L’écoute se construit et s’invente dans une posture et un style soutenus par une éthique. Elle est une manière d’être face à la rencontre dont on ne peut prévoir d’avance le déroulement. Elle est un acte de création. L’objectif de ce triptyque d’articles était d’amener des éléments pour insuffler une pensée à la notion d’écoute et à la manière dont on s’y prend pour écouter. Par l’écriture de ces textes, il était question de faire acte, avec les mots, de restitution au collectif pour que se poursuive un processus de pensée.
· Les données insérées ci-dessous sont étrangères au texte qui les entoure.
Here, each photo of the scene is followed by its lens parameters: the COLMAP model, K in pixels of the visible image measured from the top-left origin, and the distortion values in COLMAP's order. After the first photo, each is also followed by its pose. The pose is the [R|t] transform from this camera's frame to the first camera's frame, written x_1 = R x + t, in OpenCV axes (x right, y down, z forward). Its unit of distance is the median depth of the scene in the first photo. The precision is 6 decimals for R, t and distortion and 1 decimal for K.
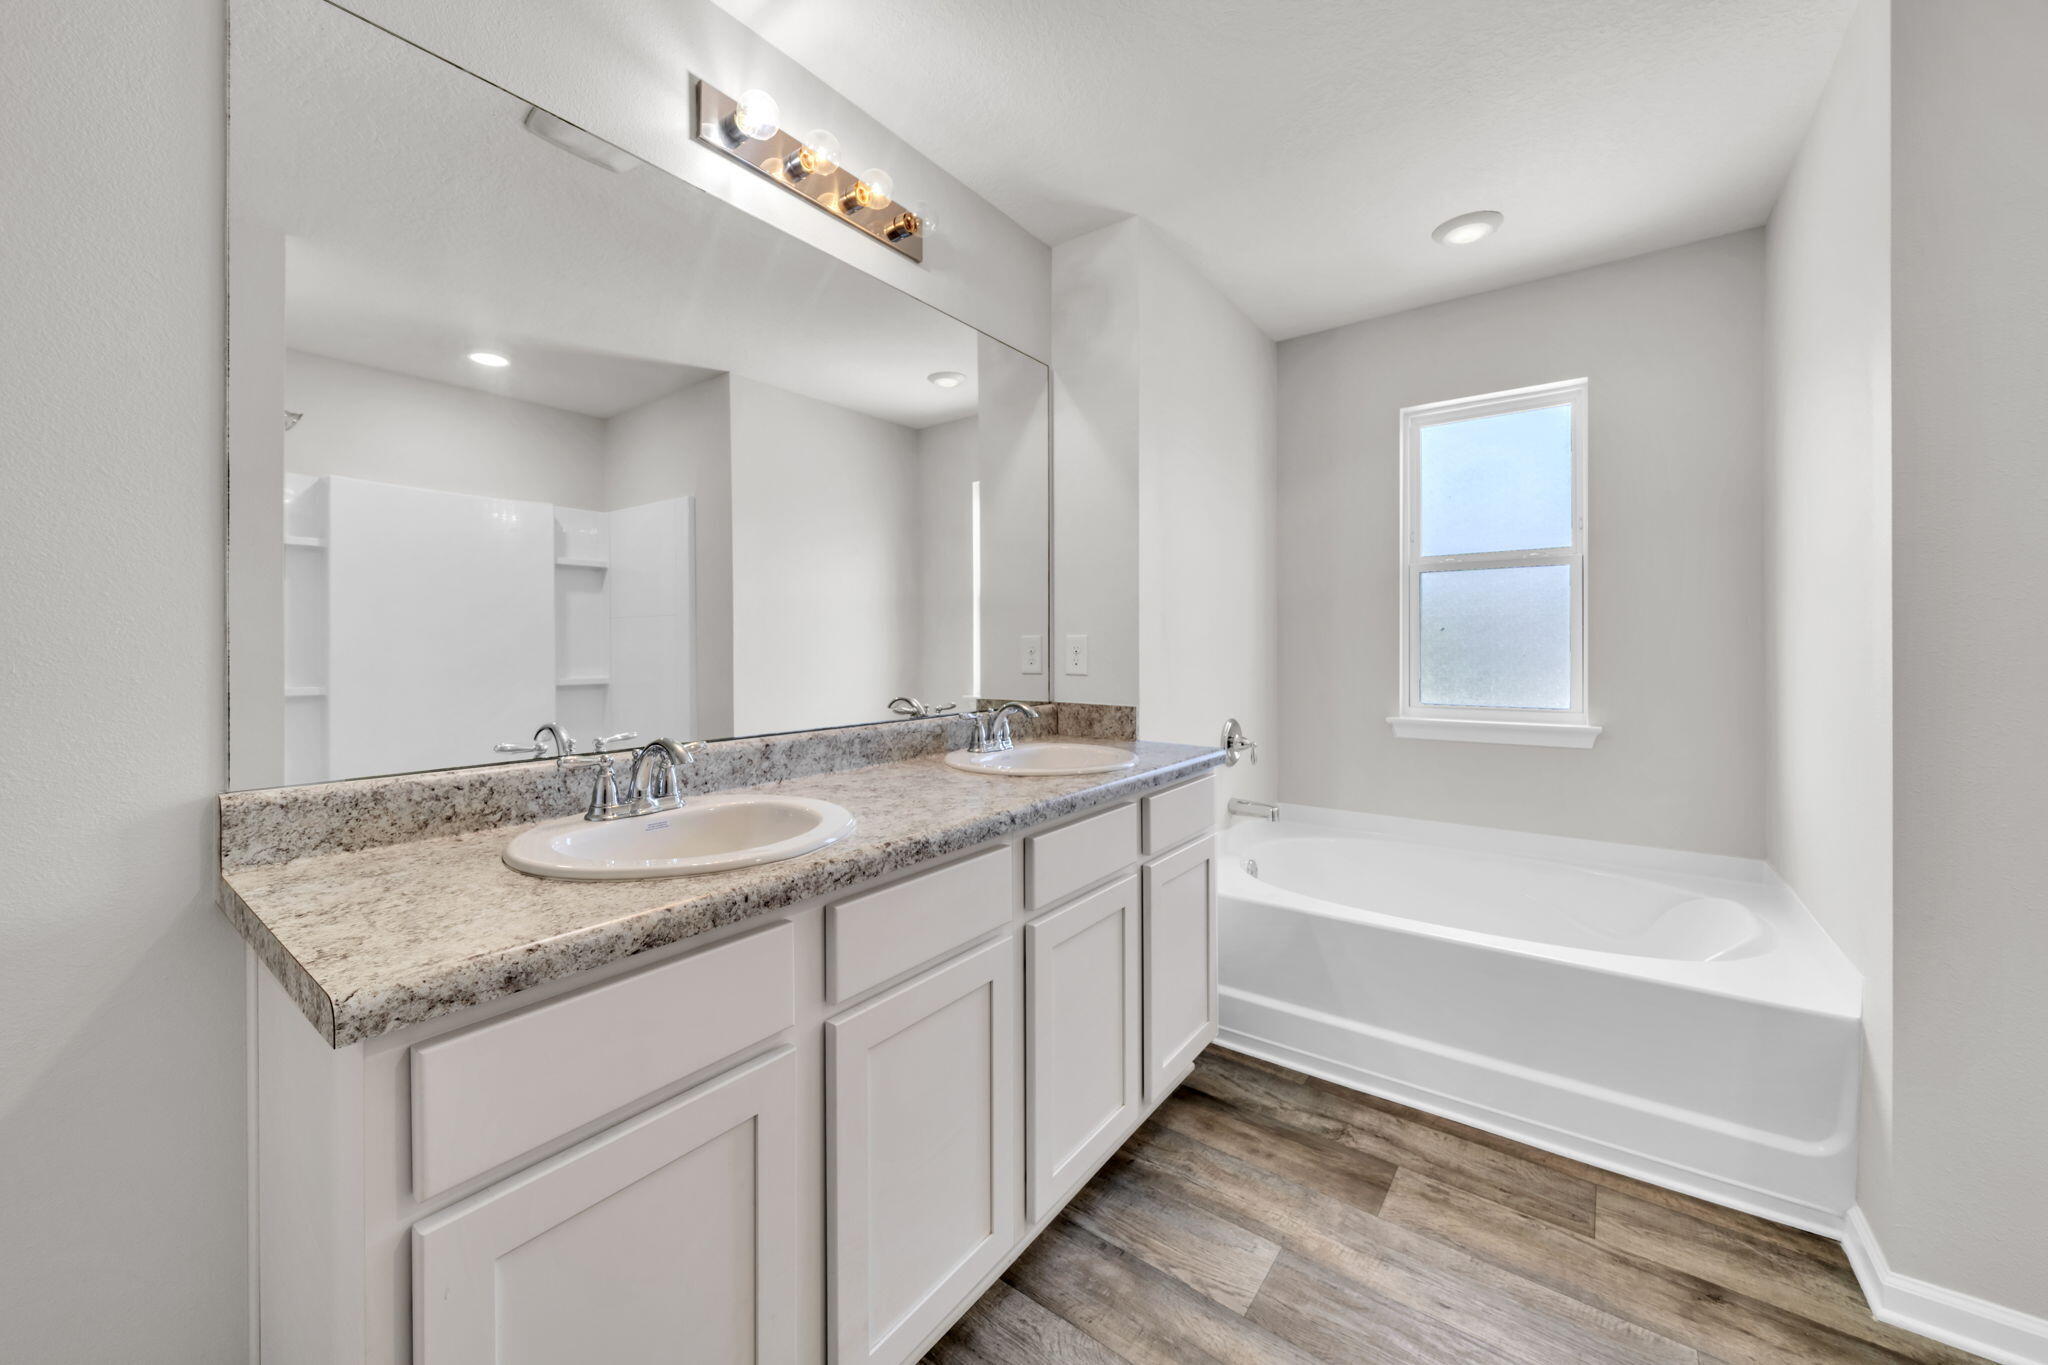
lens RADIAL K [[776.2, 0, 981.9], [0, 776.2, 648.8], [0, 0, 1]] dist [-0.000661, 0.000061]
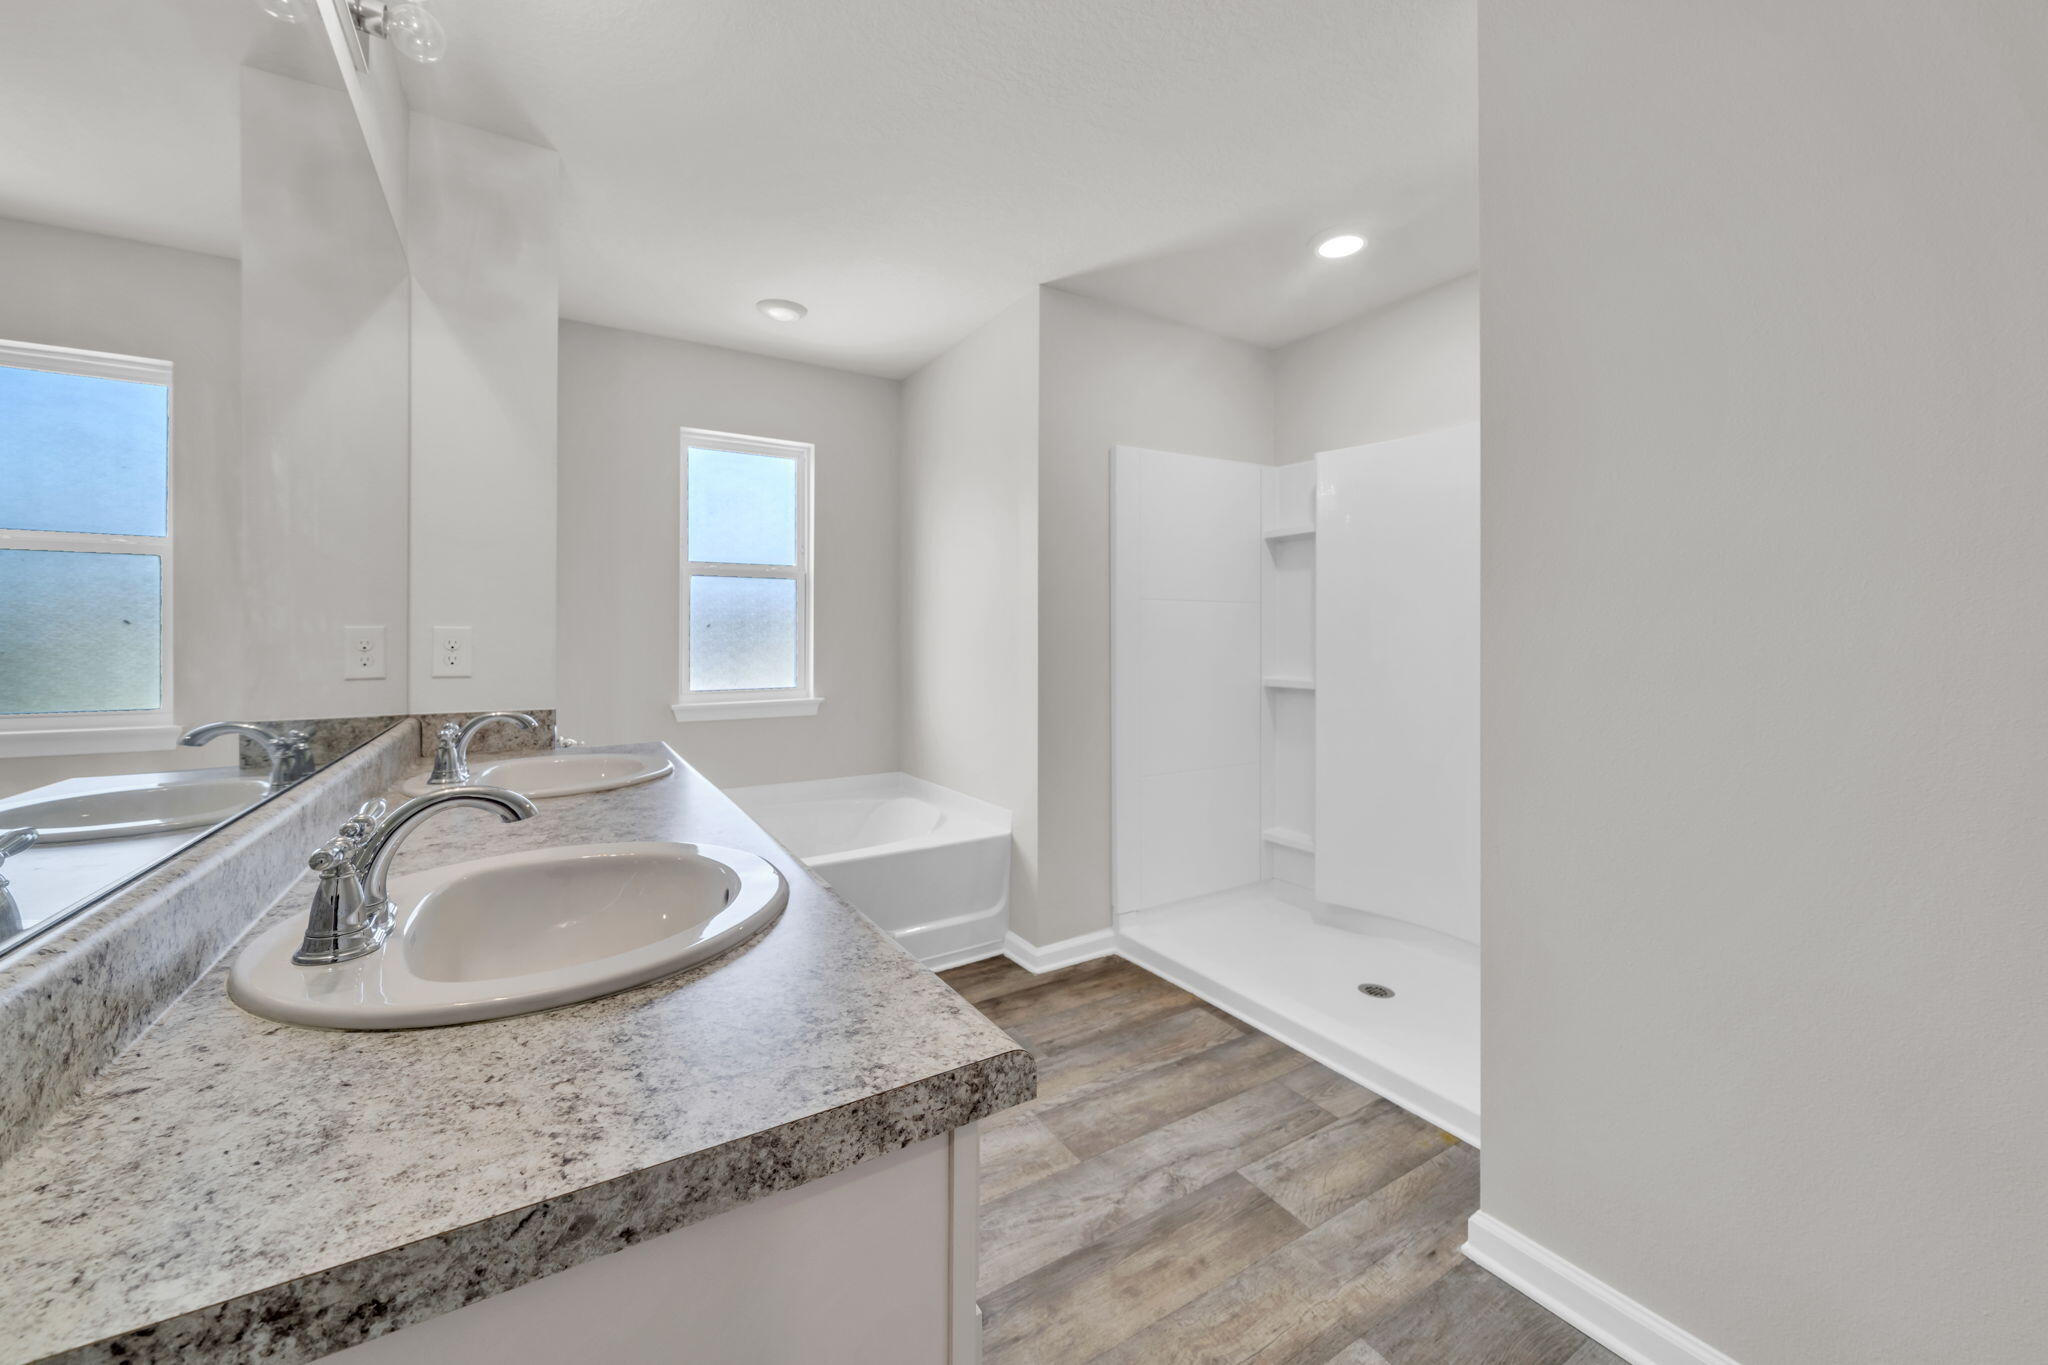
lens RADIAL K [[776.2, 0, 1051.5], [0, 776.2, 637.5], [0, 0, 1]] dist [-0.000661, 0.000061]
pose [[0.322454, 0.002705, 0.946581, -0.426022], [0.003472, 0.999986, -0.004041, -0.001055], [-0.946579, 0.004589, 0.322440, 0.176903]]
En fin de compte, il était question de ma traversée des contrées universitaires comme un chemin du savoir captivant, et de la nécessité, à un moment donné, de m’en détacher pour écouter. Ces expériences, cumulées les unes aux autres, m’ont appris à la fois l’importance de se référer à la théorie et de savoir s’en décoller. J’avance, aujourd’hui encore, dans un questionnement intérieur permanent sur ma façon d’être, ma façon d’être psychothérapeute, de m’autoriser à l’être.

Ce que j’ai vécu pendant ces années universitaires comme une pratique réelle, par l’écriture, devient une pratique narrative et discursive qui je l’espère, pourra faire lien.

Jerome Bruner (2002) disait : « Nous comprenons enfin que le récit est une affaire sérieuse, que ce soit dans le domaine de la loi, de la littérature ou de la vie. Mais ce n’est pas tout. Il n’est sans doute pas d’activité de l’esprit qui procure de tels délices, tout en faisant courir de tels périls » (p. 94). Dans cette traversée narrative, parfois périlleuse mais assurément lumineuse, la thérapie narrative peut s’appuyer sur des cartes. Pourtant, plus que des cartes, n’oublions pas qu’il existe une boussole que l’on nomme communément : l’écoute.

Références

Bruner, J. (2002). Pourquoi nous racontons-nous des histoires. Retz.

Gergen, K. J. (2005). Construire la réalité. Un nouvel avenir pour la psychothérapie. Seuil.

Lala, M.-C. (2005). La métaphore et le linguiste. Figures de la psychanalyse, 1, 145‑161.

Mori, S. (2009). LES «NARRACTEURS» Une thérapie narrative vers une approche postmoderne à partir du support cinématographique. Thèse de Doctorat inédite en Psychopathologie et psychologie clinique, Université de Provence.

Mori, S., & Rouan, G. (2011). Les thérapies narratives. De Boeck Supérieur.

Winnicott, D. W. (1971). Jeu et réalité, l’espace potentiel. Gallimard, Paris.